[Dataset entries]
_ _ _

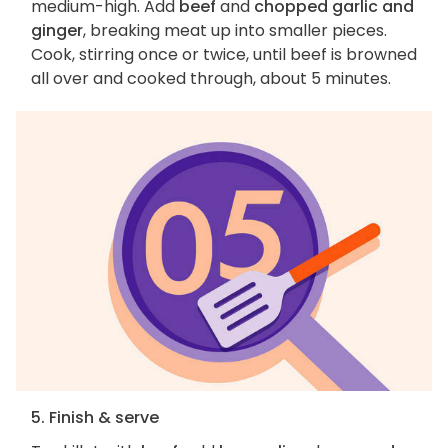
medium-high. Add
beef
and
chopped garlic and
ginger
, breaking meat up into smaller pieces.
Cook, stirring once or twice, until beef is browned
all over and cooked through, about 5 minutes.
5. Finish & serve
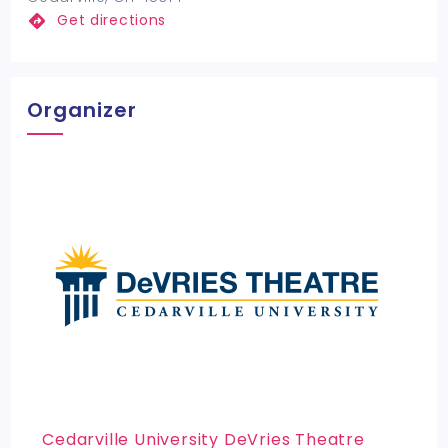
Get directions
Organizer
Cedarville University DeVries Theatre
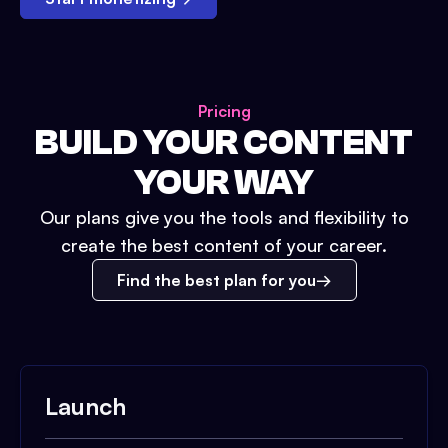
Pricing
BUILD YOUR CONTENT
YOUR WAY
Our plans give you the tools and flexibility to
create the best content of your career.
Find the best plan for you
Launch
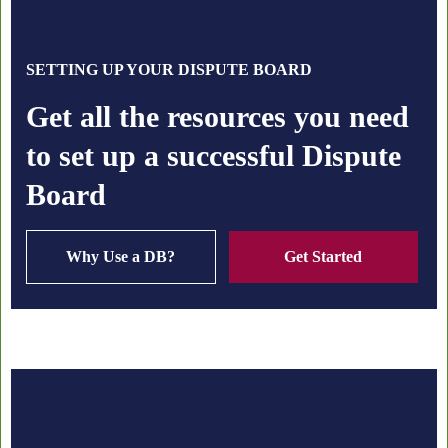
SETTING UP YOUR DISPUTE BOARD
Get all the resources you need
to set up a successful Dispute
Board
Why Use a DB?
Get Started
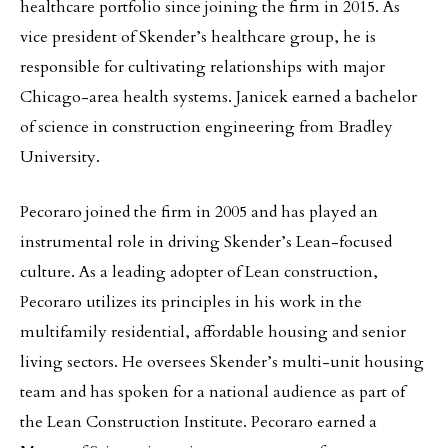
healthcare portfolio since joining the firm in 2015. As
vice president of Skender’s healthcare group, he is
responsible for cultivating relationships with major
Chicago-area health systems. Janicek earned a bachelor
of science in construction engineering from Bradley
University.
Pecoraro joined the firm in 2005 and has played an
instrumental role in driving Skender’s Lean-focused
culture. As a leading adopter of Lean construction,
Pecoraro utilizes its principles in his work in the
multifamily residential, affordable housing and senior
living sectors. He oversees Skender’s multi-unit housing
team and has spoken for a national audience as part of
the Lean Construction Institute. Pecoraro earned a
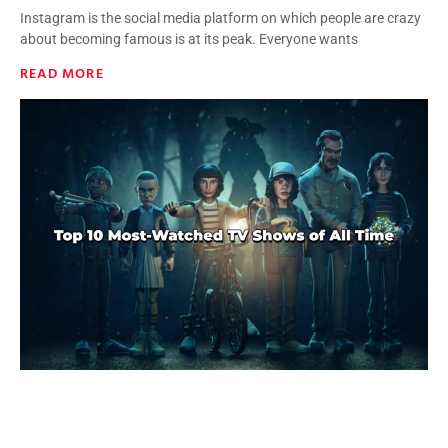
Instagram is the social media platform on which people are crazy
about becoming famous is at its peak. Everyone wants
READ MORE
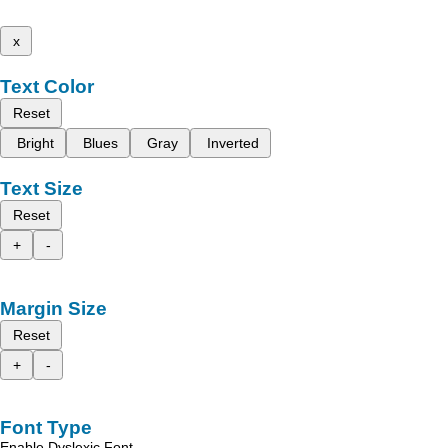
x
Text Color
Reset
Bright
Blues
Gray
Inverted
Text Size
Reset
+
-
Margin Size
Reset
+
-
Font Type
Enable Dyslexic Font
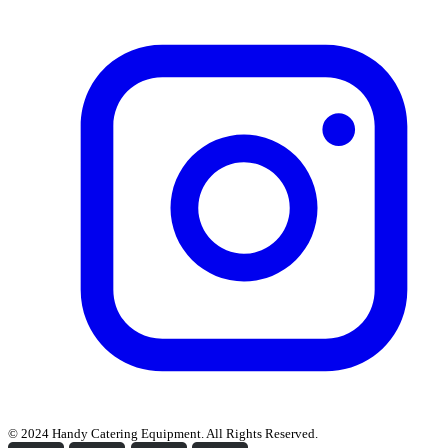
© 2024 Handy Catering Equipment. All Rights Reserved.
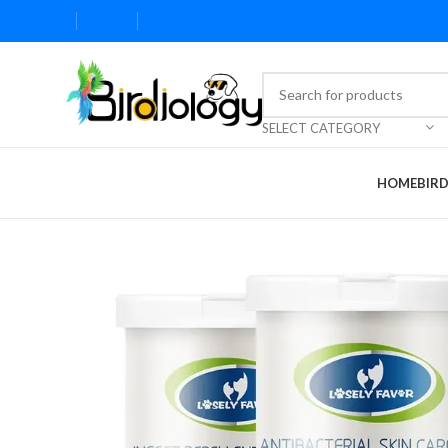
SELECT CATEGORY
HOME
BIR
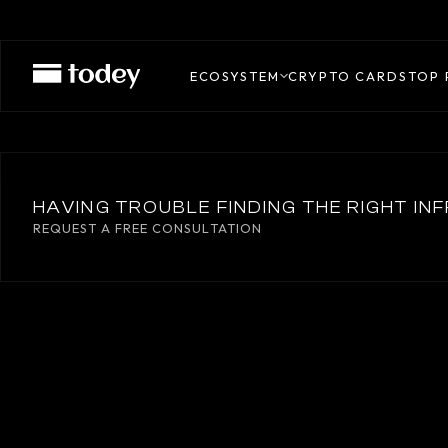
BASTION
ECOSYSTEM
CRYPTO CARDS
TOP 
HAVING TROUBLE FINDING THE RIGHT I
REQUEST A FREE CONSULTATION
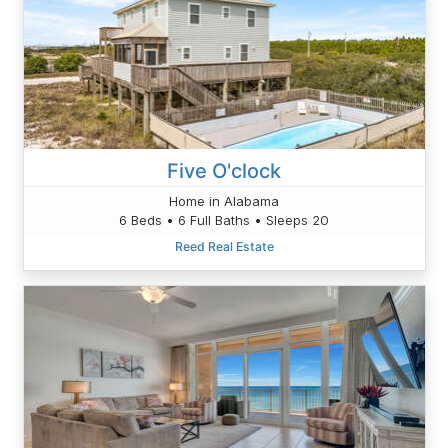
Five O'clock
Home in Alabama
6 Beds • 6 Full Baths • Sleeps 20
Reed Real Estate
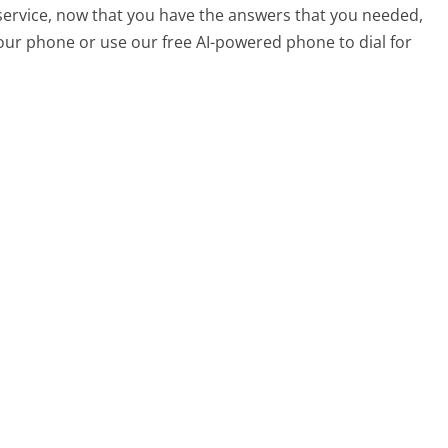
service, now that you have the answers that you needed,
your phone or use our free AI-powered phone to dial for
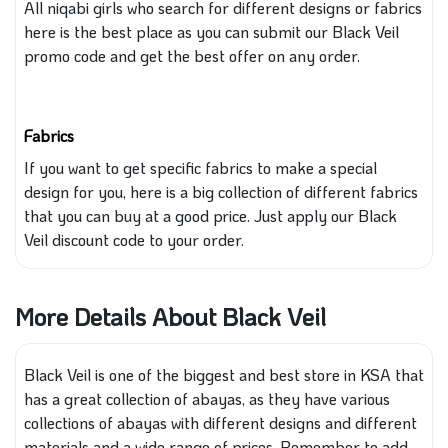
All niqabi girls who search
for different designs or fabrics
here
is the best place
as you
can submit our Black Veil
promo code and get the best offer on any order.
Fabrics
If you want
to get
specific fabrics to make a
special
design for you, here is
a big
collection of different fabrics
that
you can buy at a
good
price.
Just apply our Black
Veil discount code to your order.
More Details About Black Veil
Black Veil is one of the biggest and best store in KSA that
has a great collection of abayas, as they have various
collections of abayas with different designs and different
materials and a wide range of prices. Remember to add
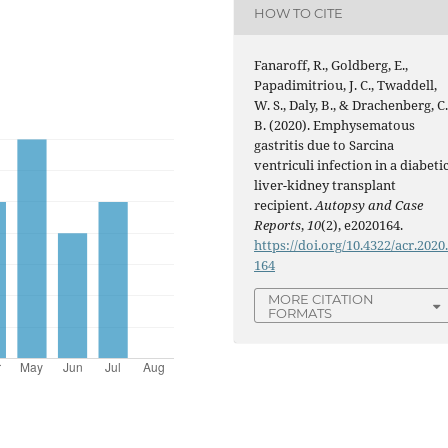
HOW TO CITE
Fanaroff, R., Goldberg, E.,
Papadimitriou, J. C., Twaddell,
W. S., Daly, B., & Drachenberg, C
B. (2020). Emphysematous
gastritis due to Sarcina
ventriculi infection in a diabeti
liver-kidney transplant
recipient.
Autopsy and Case
Reports
,
10
(2), e2020164.
https://doi.org/10.4322/acr.2020
164
MORE CITATION
FORMATS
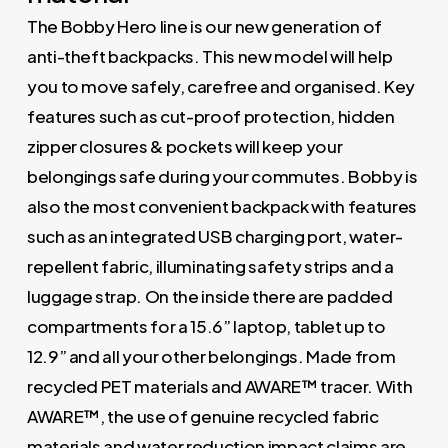
The Bobby Hero line is our new generation of
anti-theft backpacks. This new model will help
you to move safely, carefree and organised. Key
features such as cut-proof protection, hidden
zipper closures & pockets will keep your
belongings safe during your commutes. Bobby is
also the most convenient backpack with features
such as an integrated USB charging port, water-
repellent fabric, illuminating safety strips and a
luggage strap. On the inside there are padded
compartments for a 15.6” laptop, tablet up to
12.9” and all your other belongings. Made from
recycled PET materials and AWARE™ tracer. With
AWARE™, the use of genuine recycled fabric
materials and water reduction impact claims are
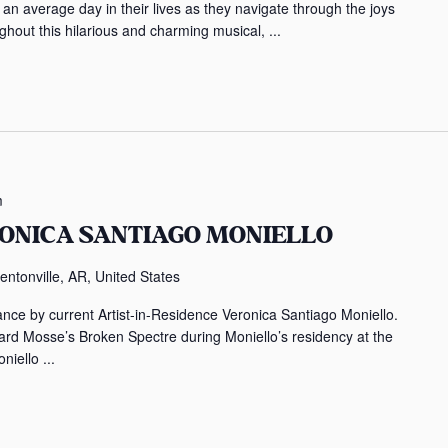
an average day in their lives as they navigate through the joys
ughout this hilarious and charming musical, ...
m
RONICA SANTIAGO MONIELLO
entonville, AR, United States
ance by current Artist-in-Residence Veronica Santiago Moniello.
rd Mosse’s Broken Spectre during Moniello’s residency at the
iello ...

_ _ _

Try it »
Show all lines from the entries that hold "belongings".

Response to the task »
belongings safe during your commutes. Bobby is
12.9” and all your other belongings. Made from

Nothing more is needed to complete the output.